In the foreground, a lush green, moss-covered hillock features a large tree with prominent, gnarled roots. At the base of the tree, a dark opening suggests a cave or burrow entrance. The hillock is surrounded by vibrant green grass, with a few scattered rocks visible. Tall, verdant trees form a dense background, creating a rich woodland atmosphere.
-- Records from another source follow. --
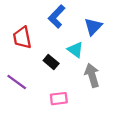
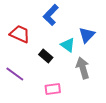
blue triangle: (93, 27) -> (87, 35), moved
red trapezoid: (22, 38) -> (20, 34), turned 125

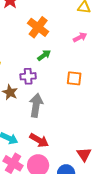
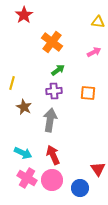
purple cross: (28, 76) -> (54, 91), moved
red arrow: (39, 140) -> (53, 155), turned -144

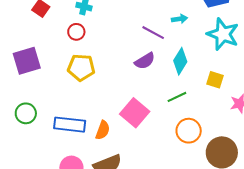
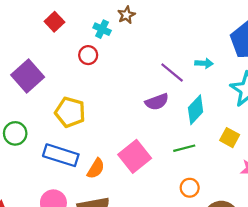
purple square: (27, 61) -> (28, 76), turned -36
yellow pentagon: (81, 68) -> (70, 112), moved
orange circle: (189, 131) -> (190, 188), size x0.7

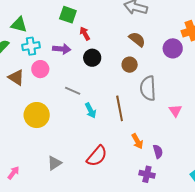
The primary action in the video is the subtle, gradual shift of sunlight filtering through the leaves and across the grassy terrain. This movement creates dynamic patterns of light and shadow that slowly evolve over the short clip, suggesting the gentle passage of time in the forest. Small purple or red specks, possibly berries or tiny flowers, also appear and subtly shift position on the mossy mound, further enhancing the sense of a living environment. The camera remains mostly static throughout the clip.